Now that I’m the owner of my own firm, post-its and notecards aren’t always the most efficient way to keep track of projects—we have software platforms that accomplish the same thing in a way that’s easier for everyone to see. However, when I’m working on my portion of those tasks and don’t need them to be fully visible to the team, I still whip out the physical notecards. The act of writing out tasks and separating them into stages makes it easier for me to dump the stress of time-sensitive or large projects out of my brain and channel that energy instead into forward progress. And there is still something very satisfying about getting to the end of a task and being able to rip that card up and throw it away.

Archie Payne, Co-Founder & President, CalTek Staffing
While my traditional “school days” were less about productive rituals and more about survival, my real education in foundational habits came during early recovery. It was then, starting from rock bottom, that I had to rebuild trust with myself through small, consistent actions that felt almost insulting in their simplicity.
A core ritual that still anchors my life and career is the daily commitment to micro-actions, like making my bed. For over 2,285 days, this simple act has served as a daily win, proving to my brain I can keep promises and cutting through decision fatigue before the day even truly begins.
This principle of “boring structure” translates directly to managing my four companies. By implementing predictable time blocks and identical operational systems across all ventures, I’ve created the “orderness” that studies show significantly boosts performance, freeing up mental energy for high-level strategy rather than constant decision-making.

Michael Krowne, Owner, Michael Krowne
Having a structured schedule is something I have remained committed to throughout my life. During high school, I used a planner to track every subject, every due date, and every free period with a high degree of detail by color-coding them. My peers would joke about me being overly organized and my response was always that this was the only way I would be able to continue receiving good marks.
At Wynbert, we run our operations in the exact same fashion as I did in school. Every department has a defined schedule and I guard that schedule like a good teacher guards his/her instructional time. Every production run has its designated time on our calendar and will happen as scheduled. Every sales review has its designated time on our calendar and will occur with no delay or excuse.
From years of experience with growing companies, it has been my observation that those people who struggle the most with scaling their business are the ones who have never learned to respect a schedule. You do not achieve growth by working more hours but you achieve growth by knowing exactly what each hour is supposed to produce.

Delbert Baron Lee, President, Manufacturing Leader, Soap & Cleaning Product Expert, Business Growth Strategist, Wynbert Soapmasters Inc
It turns out that raising your hand and volunteering to speak in class translates directly to career development.
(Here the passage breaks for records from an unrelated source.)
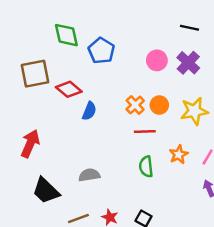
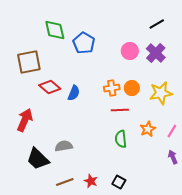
black line: (189, 28) -> (157, 24), turned -42
red diamond: (69, 89) -> (50, 87), moved
orange cross: (135, 105) -> (112, 88), turned 35
gray semicircle: (89, 175) -> (64, 146), moved

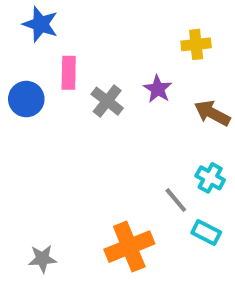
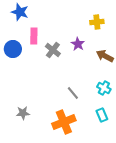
gray line: (176, 200) -> (73, 93), moved
cyan rectangle: (206, 232) -> (102, 115), turned 40
gray star: (42, 259) -> (23, 113), moved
Doing this regularly will make you comfortable sharing your ideas early on, even if they aren’t fully baked. On teams where ideas are shared, the individuals who share their thoughts in the first 5 minutes tend to drive the direction significantly more than those who don’t. Speaking up early can determine 60% to 70% of where a conversation goes, especially in high-velocity teams. You will see this trend continue with who gets hired, promoted, and put into leadership positions because contribution is seen and remains consistent.